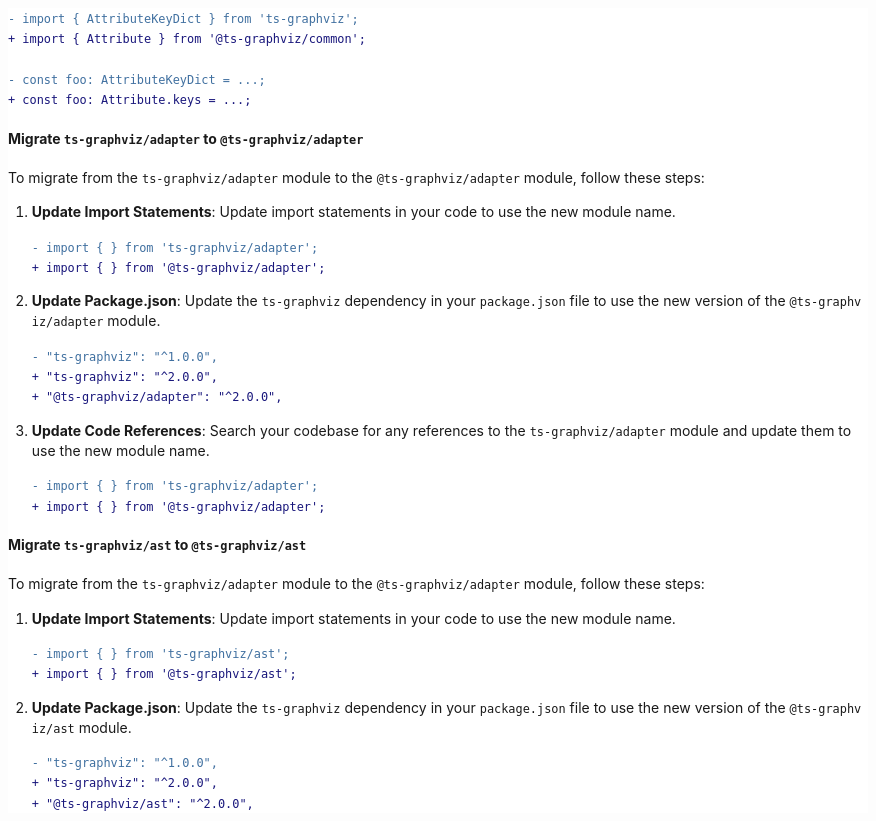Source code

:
   ```diff
  - import { AttributeKeyDict } from 'ts-graphviz';
  + import { Attribute } from '@ts-graphviz/common';

  - const foo: AttributeKeyDict = ...;
  + const foo: Attribute.keys = ...;
  ```

  #### Migrate `ts-graphviz/adapter` to `@ts-graphviz/adapter`

  To migrate from the `ts-graphviz/adapter` module to the `@ts-graphviz/adapter` module, follow these steps:

  1. **Update Import Statements**: Update import statements in your code to use the new module name.

     ```diff
     - import { } from 'ts-graphviz/adapter';
     + import { } from '@ts-graphviz/adapter';
     ```

  2. **Update Package.json**: Update the `ts-graphviz` dependency in your `package.json` file to use the new version of the `@ts-graphviz/adapter` module.

     ```diff
     - "ts-graphviz": "^1.0.0",
     + "ts-graphviz": "^2.0.0",
     + "@ts-graphviz/adapter": "^2.0.0",
     ```

  3. **Update Code References**: Search your codebase for any references to the `ts-graphviz/adapter` module and update them to use the new module name.

     ```diff
     - import { } from 'ts-graphviz/adapter';
     + import { } from '@ts-graphviz/adapter';
     ```

  #### Migrate `ts-graphviz/ast` to `@ts-graphviz/ast`

  To migrate from the `ts-graphviz/adapter` module to the `@ts-graphviz/adapter` module, follow these steps:

  1. **Update Import Statements**: Update import statements in your code to use the new module name.

     ```diff
     - import { } from 'ts-graphviz/ast';
     + import { } from '@ts-graphviz/ast';
     ```

  2. **Update Package.json**: Update the `ts-graphviz` dependency in your `package.json` file to use the new version of the `@ts-graphviz/ast` module.

     ```diff
     - "ts-graphviz": "^1.0.0",
     + "ts-graphviz": "^2.0.0",
     + "@ts-graphviz/ast": "^2.0.0",
     ```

__About this exercise__
Would you copy out each line of the records above where the word "version" occurs?

__Answer space__
  2. **Update Package.json**: Update the `ts-graphviz` dependency in your `package.json` file to use the new version of the `@ts-graphviz/adapter` module.
  2. **Update Package.json**: Update the `ts-graphviz` dependency in your `package.json` file to use the new version of the `@ts-graphviz/ast` module.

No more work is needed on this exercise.